//Gedenkfeier anlässlich Albert Schweitzers Geburtstag

Gedenkfeier anlässlich Albert Schweitzers Geburtstag

Am 14. Januar wäre Albert Schweitzer 135 Jahre alt geworden. Die alljährliche Gedenkveranstaltung in der Kaiser-Wilhelm-Gedächtniskirche war in diesem Jahr besonders dem  50jährigen Jubiläum des Albert-Schweitzer-Kinderdorf Berlin e.V.  in 2010 gewidmet.     

Diesem Anlass Rechnung tragend gestaltete Rainer Haßelmann, Vorstandsvorsitzender des Albert-Schweitzer-Kinderdorf Berlin e.V., den Hauptvortrag des Abends. Er sprach über „50 Jahre Albert-Schweitzer-Kinderdorf in Berlin“.   

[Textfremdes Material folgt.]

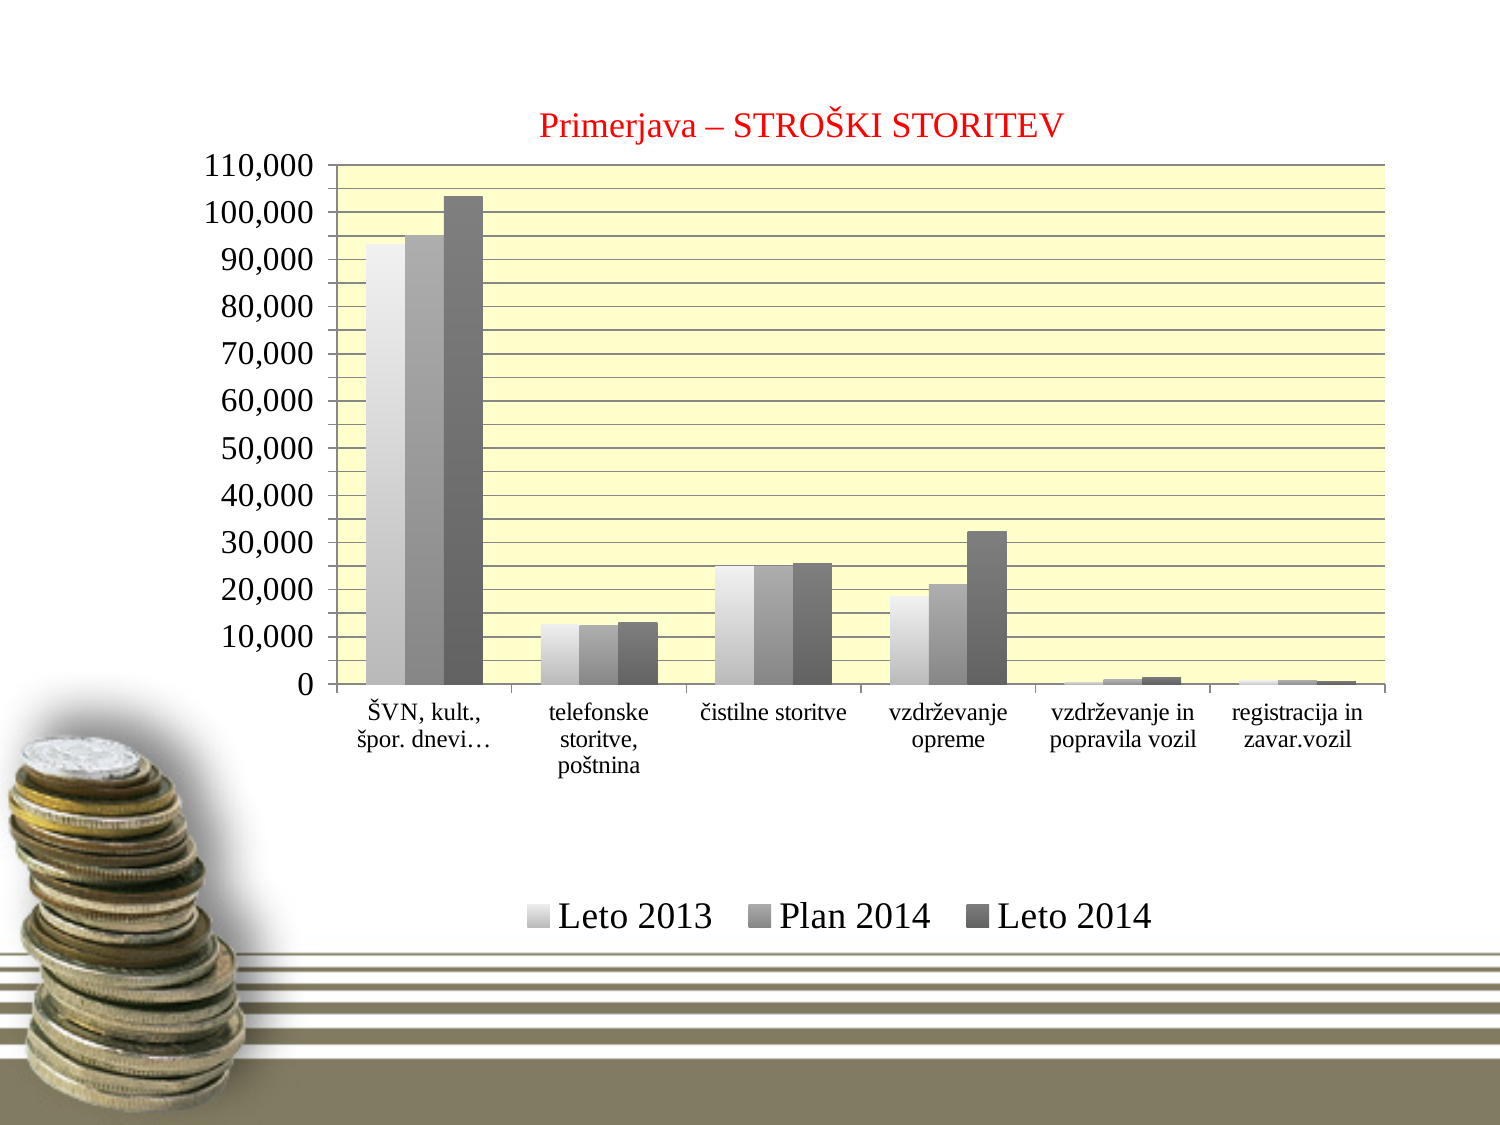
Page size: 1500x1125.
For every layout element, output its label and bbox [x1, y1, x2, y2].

Zunächst erläuterte er den Ursprung der Kinderdorf-Idee – diese war von Robert Corti 1944 in der Schweiz entwickelt worden – und skizzierte den historischen Werdegang von den ersten Kinderdörfern in der Schweiz bis zur Gründung des ersten Albert-Schweitzer-Kinderdorfs in Waldenburg im Jahr 1957. Albert Schweitzer war von der Kinderdorf-Idee begeistert und hatte bereits die Patenschaft für das Waldenburger Kinderdorf übernommen, als er dies im Jahr 1960 auch für den Albert-Schweitzer-Kinderdorf Berlin e.V. tat. Bis zu seinem Tod pflegte er eine regelmäßige Korrespondenz mit dem Verein.   

Rainer Haßelmann skizzierte in seinem Vortrag die historische Entwicklung des Vereins von 1960 an und erläuterte den über 250 anwesenden Gästen im Folgenden ausführlicher, wie sich das Leben in einem  Kinderdorf gestaltet. „Die Kinderdorfarbeit hat sich in den vergangenen 50 Jahren sehr gewandelt“ betonte er dabei. „Die Anforderungen an Kinderdorf-Eltern sind massiv gestiegen.“ Den damit verbundenen Herausforderungen stellen sich heute 20 Berliner Kinderdorf-Eltern in drei Standorten. „Sie tun dies jeden Tag mit viel persönlichem Einsatz und Engagement“ stellte Rainer Haßelmann heraus und dankte ihnen herzlich dafür.   

Eigens für den Besuch dieser Veranstaltung war Frau Monique Egli, die Enkelin Albert Schweitzers, nach Berlin gereist. Sie genoss sichtlich den Beitrag des Kinderchores vom Albert-Schweitzer-Kinderdorf, der den Höhepunkt der musikalischen Beiträge des Abends bildete.   

Die Kinder und Jugendlichen aus Reinickendorf und Gatow hatten – unter der Leitung von Dörthe Joite und Leonore Wüstenberg –  in den Monaten zuvor intensiv für diesen Auftritt geprobt und wurden mit langem und herzlichem Applaus für ihre Darbietung belohnt. Weiterhin trat der Zehlendorfer Gospelchor der Kirchengemeinde „Zur Heimat“ unter Leitung des Amerikaners Darryl Best auf. Wie immer umrahmten verschiedene Orgelstücke, zur Darbietung gebracht von Kirchenmusikdirektor Helmut Hoeft, das Programm.